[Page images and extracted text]
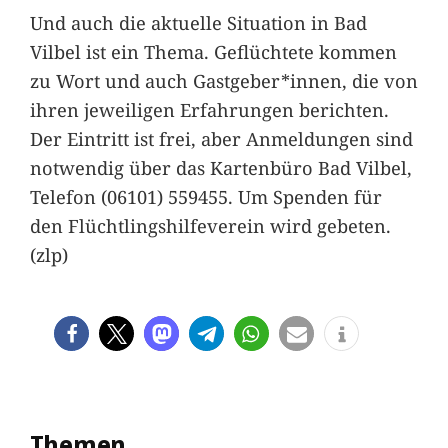
Und auch die aktuelle Situation in Bad
Vilbel ist ein Thema. Geflüchtete kommen
zu Wort und auch Gastgeber*innen, die von
ihren jeweiligen Erfahrungen berichten.
Der Eintritt ist frei, aber Anmeldungen sind
notwendig über das Kartenbüro Bad Vilbel,
Telefon (06101) 559455. Um Spenden für
den Flüchtlingshilfeverein wird gebeten.
(zlp)
Themen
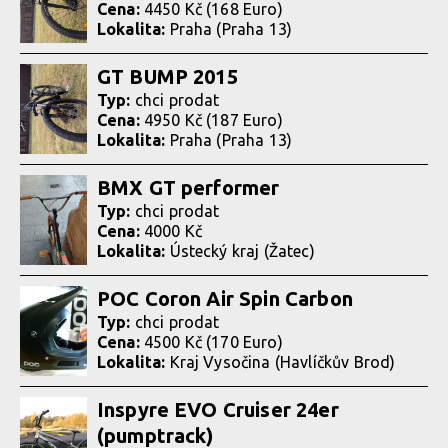
Cena:
4450 Kč (168 Euro)
Lokalita:
Praha (Praha 13)
GT BUMP 2015
Typ:
chci prodat
Cena:
4950 Kč (187 Euro)
Lokalita:
Praha (Praha 13)
BMX GT performer
Typ:
chci prodat
Cena:
4000 Kč
Lokalita:
Ústecký kraj (Žatec)
POC Coron Air Spin Carbon
Typ:
chci prodat
Cena:
4500 Kč (170 Euro)
Lokalita:
Kraj Vysočina (Havlíčkův Brod)
Inspyre EVO Cruiser 24er
(pumptrack)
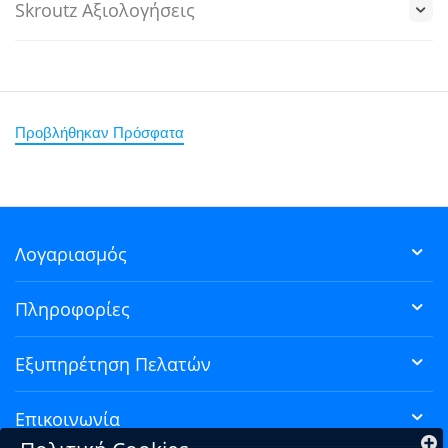
Skroutz Αξιολογήσεις
Προβλήθηκαν Πρόσφατα
Λογαριασμός
Πληροφορίες
Εξυπηρέτηση Πελατών
Επικοινωνία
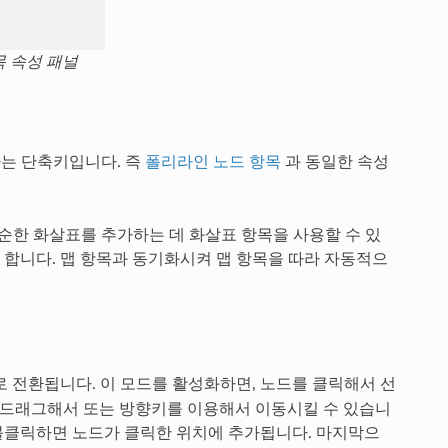
목 속성 패널
는 단축키입니다. 즉
폴리라인 노드 항목
과 동일한 속성
단순한 화살표를 추가하는 데 화살표 항목을 사용할 수 있
 합니다. 맵 항목과 동기화시켜 맵 항목을 따라 자동적으
로 전환됩니다. 이 모드를 활성화하면, 노드를 클릭해서 선
릭&드래그해서 또는 방향키를 이용해서 이동시킬 수 있습니
더블클릭하면 노드가 클릭한 위치에 추가됩니다. 마지막으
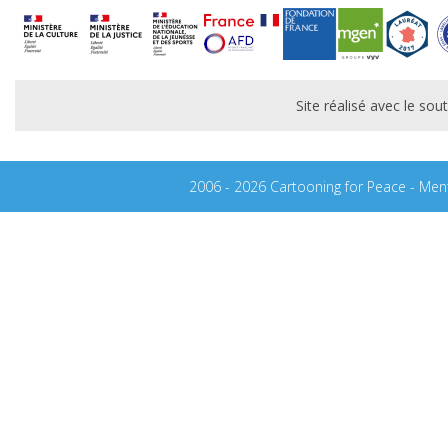
Site réalisé avec le s
2006 - 2026 Cartooning for Peace -
Ment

### EXERCISE
Look over the data above and show each line that contains "auch".

### SOLUTION TO THIS PROBLEM
Und auch die aktuelle Situation in Bad
zu Wort und auch Gastgeber*innen, die von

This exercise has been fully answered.